▸ Given passage:

SALZBURG — From operatic settings of Dostoyevsky to salon-style recitals, this year’s Salzburg Festival boasts an impressive range. A new staging of Mieczysław Weinberg’s The Idiot is generally considered the production hit of the summer. And Ambroise Thomas’ Hamlet was wisely presented in concert. Yet Salzburg should also be setting trends rather than picking up works that were recently presented in Vienna and Paris, respectively.

Weinberg, a contemporary and close friend of Shostakovich, has been reevaluated as a composer in his own right since his opera The Passenger was mounted at the Bregenz Festival in 2010. The Idiot, seen on Aug. 18, has now received only its third production, having first been heard at the Mannheim National Theater under Thomas Sanderling in 2014 and at the Theater an der Wien in 2023. The brooding score most of all serves to underscore and comment on the action, with colorful orchestration that includes moments of Shostakovich-like irony (the two composers enjoyed a relationship of mutual influence) but also spells of tonal lyricism.

Myshkin (Volkov) is smitten by the vision of courtesan Nastasya (Lithuanian soprano Ausrine Stundyte).

▸ Required task a:
Quote the Salzburg Festival review word for word, everything from "Weinberg, a contemporary" down to "of tonal lyricism.".

▸ Excerpted data:
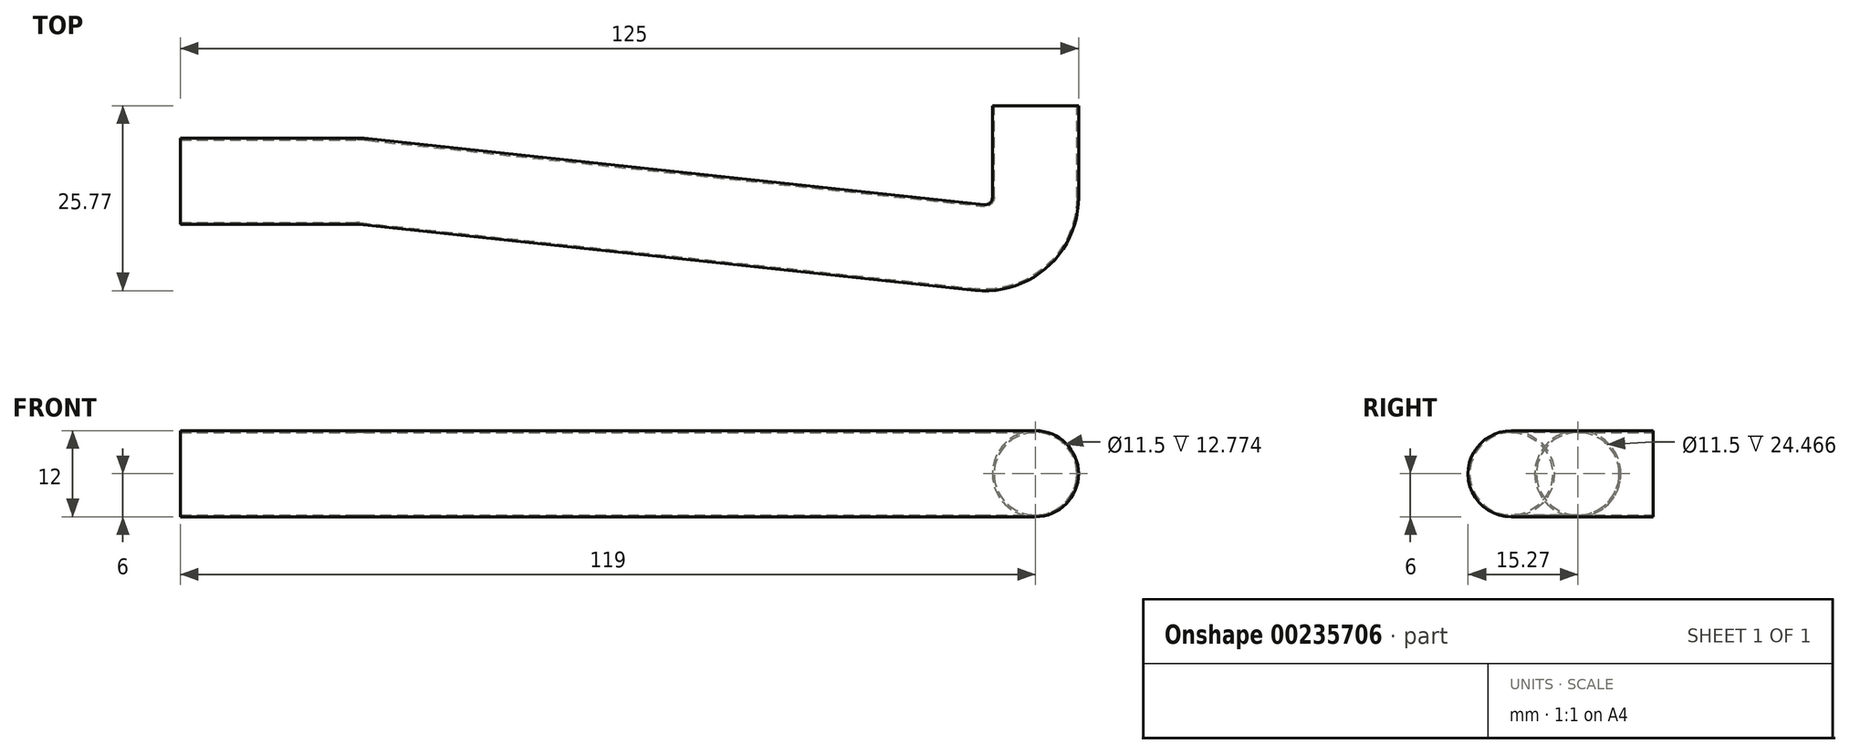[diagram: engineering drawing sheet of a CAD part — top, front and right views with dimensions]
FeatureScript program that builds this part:
annotation { "Feature Type Name" : "Feature", "Feature Type Description" : "" }
export const myFeature = defineFeature(function(context is Context, id is Id, definition is map)
    precondition{}
    {
        {
            var Q0;
            Q0=qCreatedBy(makeId("Top.planeOp"),FACE);
            var sketch = newSketch(context, id + "F0", { "sketchPlane" : qUnion([Q0])});
            skLineSegment(sketch, "E0", {"start": v(0, 0) * mm, "end": v(25, 0) * mm, "construction": true});
            skLineSegment(sketch, "E1", {"start": v(0, 0) * mm, "end": v(119, 0) * mm, "construction": true});
            skLineSegment(sketch, "E2", {"start": v(119, 0) * mm, "end": v(119, -15) * mm});
            skLineSegment(sketch, "E3", {"start": v(0, 0) * mm, "end": v(0, -10.5) * mm, "construction": true});
            skArc(sketch, "E4", {"start": v(113.47, -19.97) * mm, "mid": v(117.34, -18.72) * mm, "end": v(119, -15) * mm});
            skLineSegment(sketch, "E5", {"start": v(0, -10.5) * mm, "end": v(24.47, -10.5) * mm});
            skLineSegment(sketch, "E6", {"start": v(25.53, -10.56) * mm, "end": v(113.47, -19.97) * mm});
            skPoint(sketch, "E7.visualSharp", {"position": v(25, -10.5) * mm});
            skArc(sketch, "E7.filletArc", {"start": v(25.53, -10.56) * mm, "mid": v(25, -10.51) * mm, "end": v(24.47, -10.5) * mm});
            skLineSegment(sketch, "E8.0", {"start": v(125, 0) * mm, "end": v(125, -15) * mm});
            skLineSegment(sketch, "E8.1", {"start": v(0, -16.5) * mm, "end": v(24.47, -16.5) * mm});
            skArc(sketch, "E8.2", {"start": v(24.9, -16.52) * mm, "mid": v(24.68, -16.5) * mm, "end": v(24.47, -16.5) * mm});
            skLineSegment(sketch, "E8.3", {"start": v(24.9, -16.52) * mm, "end": v(112.83, -25.94) * mm});
            skArc(sketch, "E8.4", {"start": v(112.83, -25.94) * mm, "mid": v(121.35, -23.18) * mm, "end": v(125, -15) * mm});
            skLineSegment(sketch, "E9.0", {"start": v(0, -4.5) * mm, "end": v(24.47, -4.5) * mm});
            skArc(sketch, "E9.1", {"start": v(26.17, -4.6) * mm, "mid": v(25.32, -4.52) * mm, "end": v(24.47, -4.5) * mm});
            skLineSegment(sketch, "E9.2", {"start": v(26.17, -4.6) * mm, "end": v(111.9, -13.77) * mm});
            skLineSegment(sketch, "E9.3", {"start": v(113, 0) * mm, "end": v(113, -12.77) * mm});
            skPoint(sketch, "E10.visualSharp", {"position": v(113, -13.89) * mm});
            skArc(sketch, "E10.filletArc", {"start": v(111.9, -13.77) * mm, "mid": v(112.67, -13.52) * mm, "end": v(113, -12.77) * mm});
            skLineSegment(sketch, "E11", {"start": v(0, -10.5) * mm, "end": v(0, -4.5) * mm, "construction": true});
            skLineSegment(sketch, "E12", {"start": v(0, -10.5) * mm, "end": v(0, -16.5) * mm, "construction": true});
            skLineSegment(sketch, "E13.0", {"start": v(113.5, 0) * mm, "end": v(113.5, -12.77) * mm});
            skLineSegment(sketch, "E13.1", {"start": v(0, -5) * mm, "end": v(24.47, -5) * mm});
            skArc(sketch, "E13.2", {"start": v(26.12, -5.09) * mm, "mid": v(25.3, -5.02) * mm, "end": v(24.47, -5) * mm});
            skLineSegment(sketch, "E13.3", {"start": v(26.12, -5.09) * mm, "end": v(111.84, -14.27) * mm});
            skArc(sketch, "E13.4", {"start": v(111.84, -14.27) * mm, "mid": v(113, -13.9) * mm, "end": v(113.5, -12.77) * mm});
            skSolve(sketch);
        }
        {
            var Q0;
            Q0=qCreatedBy(makeId("Right.planeOp"),FACE);
            var sketch = newSketch(context, id + "F1", { "sketchPlane" : qUnion([Q0])});
            skLineSegment(sketch, "E14", {"start": v(0, 0) * mm, "end": v(-10.5, 0) * mm});
            skCircle(sketch, "E15", {"center": v(-10.5, 0) * mm, "radius": 6 * mm});
            skCircle(sketch, "E16", {"center": v(-10.5, 0) * mm, "radius": 5.75 * mm});
            skSolve(sketch);
        }
        {
            var Q0;
            Q0=makeQuery(id+"F1.imprint","IMPRINT",FACE,{"disambiguationData":[TD([[makeQuery(id+"F1.imprint","IMPRINT",EDGE,{"derivedFrom":sQuery(id+"F1.wireOp",EDGE,"E15")}),1.0]])]});
            var Q1;
            Q1=sQuery(id+"F0.wireOp",EDGE,"E9.0");
            var Q2;
            Q2=sQuery(id+"F0.wireOp",EDGE,"E9.1");
            var Q3;
            Q3=sQuery(id+"F0.wireOp",EDGE,"E9.2");
            var Q4;
            Q4=sQuery(id+"F0.wireOp",EDGE,"E10.filletArc");
            var Q5;
            Q5=sQuery(id+"F0.wireOp",EDGE,"E9.3");
            sweep(context, id + "F2", {"profiles" : qUnion([Q0]), "path" : qUnion([Q1, Q2, Q3, Q4, Q5])});
        }
    });
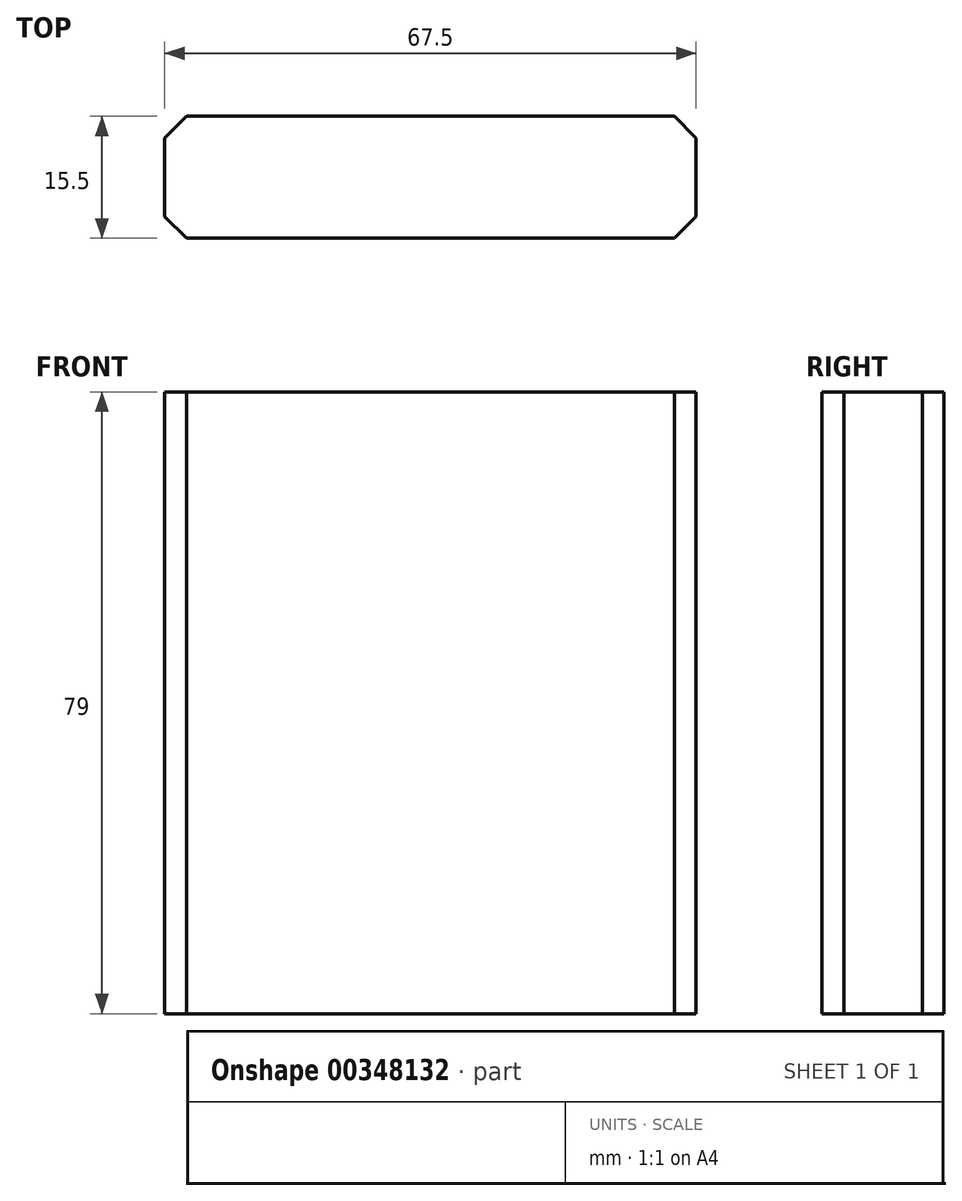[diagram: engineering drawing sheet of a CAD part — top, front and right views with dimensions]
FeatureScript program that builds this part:
annotation { "Feature Type Name" : "Feature", "Feature Type Description" : "" }
export const myFeature = defineFeature(function(context is Context, id is Id, definition is map)
    precondition{}
    {
        {
            var Q0;
            Q0=qCreatedBy(makeId("Top.planeOp"),FACE);
            var sketch = newSketch(context, id + "F0", { "sketchPlane" : qUnion([Q0])});
            skLineSegment(sketch, "E0.bottom", {"start": v(33.75, 7.75) * mm, "end": v(-33.75, 7.75) * mm});
            skLineSegment(sketch, "E0.top", {"start": v(33.75, -7.75) * mm, "end": v(-33.75, -7.75) * mm});
            skLineSegment(sketch, "E0.left", {"start": v(33.75, 7.75) * mm, "end": v(33.75, -7.75) * mm});
            skLineSegment(sketch, "E0.right", {"start": v(-33.75, 7.75) * mm, "end": v(-33.75, -7.75) * mm});
            skPoint(sketch, "E0.middle", {"position": v(0, 0) * mm});
            skSolve(sketch);
        }
        {
            var Q0;
            Q0=qCreatedBy(makeId("Front.planeOp"),FACE);
            var sketch = newSketch(context, id + "F1", { "sketchPlane" : qUnion([Q0])});
            skLineSegment(sketch, "E1", {"start": v(0, 0) * mm, "end": v(0, 79) * mm});
            skSolve(sketch);
        }
        {
            var Q0;
            Q0 = qSketchRegion(id + "F0", true);
            var Q1;
            Q1=sQuery(id+"F1.wireOp",EDGE,"E1");
            sweep(context, id + "F2", {"profiles" : qUnion([Q0]), "path" : qUnion([Q1])});
        }
        {
            var Q0;
            Q0=makeQuery(id+"F2.opSweep","SWEPT_EDGE",EDGE,{"disambiguationData":[OSD([sQuery(id+"F0.wireOp",EDGE,"E0.top"),sQuery(id+"F0.wireOp",EDGE,"E0.left"),sQuery(id+"F1.wireOp",EDGE,"E1")])]});
            var Q1;
            Q1=makeQuery(id+"F2.opSweep","SWEPT_EDGE",EDGE,{"disambiguationData":[OSD([sQuery(id+"F0.wireOp",EDGE,"E0.bottom"),sQuery(id+"F0.wireOp",EDGE,"E0.left"),sQuery(id+"F1.wireOp",EDGE,"E1")])]});
            var Q2;
            Q2=makeQuery(id+"F2.opSweep","SWEPT_EDGE",EDGE,{"disambiguationData":[OSD([sQuery(id+"F0.wireOp",EDGE,"E0.top"),sQuery(id+"F0.wireOp",EDGE,"E0.right"),sQuery(id+"F1.wireOp",EDGE,"E1")])]});
            var Q3;
            Q3=makeQuery(id+"F2.opSweep","SWEPT_EDGE",EDGE,{"disambiguationData":[OSD([sQuery(id+"F0.wireOp",EDGE,"E0.bottom"),sQuery(id+"F0.wireOp",EDGE,"E0.right"),sQuery(id+"F1.wireOp",EDGE,"E1")])]});
            chamfer(context, id + "F3", {"entities" : qUnion([Q0, Q1, Q2, Q3]), "width" : 2.75 * mm});
        }
    });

▸ Required task b:
Print everything in the records from their start down to the line containing "v(24.68, -16.5) *", with both ends included, reproducing each line exactly. Omit the pictures from your answer.

▸ Task response a:
Weinberg, a contemporary and close friend of Shostakovich, has been reevaluated as a composer in his own right since his opera The Passenger was mounted at the Bregenz Festival in 2010. The Idiot, seen on Aug. 18, has now received only its third production, having first been heard at the Mannheim National Theater under Thomas Sanderling in 2014 and at the Theater an der Wien in 2023. The brooding score most of all serves to underscore and comment on the action, with colorful orchestration that includes moments of Shostakovich-like irony (the two composers enjoyed a relationship of mutual influence) but also spells of tonal lyricism.

▸ Task response b:
[diagram: engineering drawing sheet of a CAD part — top, front and right views with dimensions]
FeatureScript program that builds this part:
annotation { "Feature Type Name" : "Feature", "Feature Type Description" : "" }
export const myFeature = defineFeature(function(context is Context, id is Id, definition is map)
    precondition{}
    {
        {
            var Q0;
            Q0=qCreatedBy(makeId("Top.planeOp"),FACE);
            var sketch = newSketch(context, id + "F0", { "sketchPlane" : qUnion([Q0])});
            skLineSegment(sketch, "E0", {"start": v(0, 0) * mm, "end": v(25, 0) * mm, "construction": true});
            skLineSegment(sketch, "E1", {"start": v(0, 0) * mm, "end": v(119, 0) * mm, "construction": true});
            skLineSegment(sketch, "E2", {"start": v(119, 0) * mm, "end": v(119, -15) * mm});
            skLineSegment(sketch, "E3", {"start": v(0, 0) * mm, "end": v(0, -10.5) * mm, "construction": true});
            skArc(sketch, "E4", {"start": v(113.47, -19.97) * mm, "mid": v(117.34, -18.72) * mm, "end": v(119, -15) * mm});
            skLineSegment(sketch, "E5", {"start": v(0, -10.5) * mm, "end": v(24.47, -10.5) * mm});
            skLineSegment(sketch, "E6", {"start": v(25.53, -10.56) * mm, "end": v(113.47, -19.97) * mm});
            skPoint(sketch, "E7.visualSharp", {"position": v(25, -10.5) * mm});
            skArc(sketch, "E7.filletArc", {"start": v(25.53, -10.56) * mm, "mid": v(25, -10.51) * mm, "end": v(24.47, -10.5) * mm});
            skLineSegment(sketch, "E8.0", {"start": v(125, 0) * mm, "end": v(125, -15) * mm});
            skLineSegment(sketch, "E8.1", {"start": v(0, -16.5) * mm, "end": v(24.47, -16.5) * mm});
            skArc(sketch, "E8.2", {"start": v(24.9, -16.52) * mm, "mid": v(24.68, -16.5) * mm, "end": v(24.47, -16.5) * mm});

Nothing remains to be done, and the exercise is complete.